What you will do
List each line below that contains the word "NOTICIAS".

[Collected data]

______

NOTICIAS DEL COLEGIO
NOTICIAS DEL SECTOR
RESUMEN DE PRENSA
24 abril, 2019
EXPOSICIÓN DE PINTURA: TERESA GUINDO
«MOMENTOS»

______

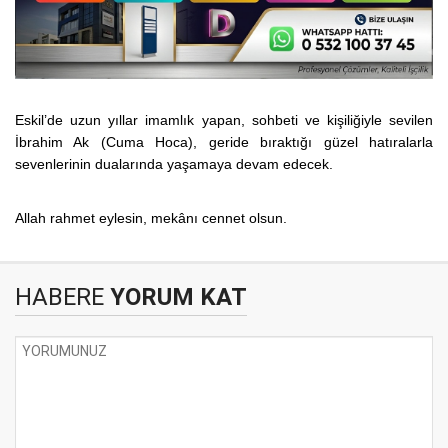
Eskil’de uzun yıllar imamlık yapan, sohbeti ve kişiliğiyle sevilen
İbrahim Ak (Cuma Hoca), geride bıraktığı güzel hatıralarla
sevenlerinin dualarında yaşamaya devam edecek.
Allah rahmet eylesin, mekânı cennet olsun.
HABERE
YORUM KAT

______

Finished task
NOTICIAS DEL COLEGIO
NOTICIAS DEL SECTOR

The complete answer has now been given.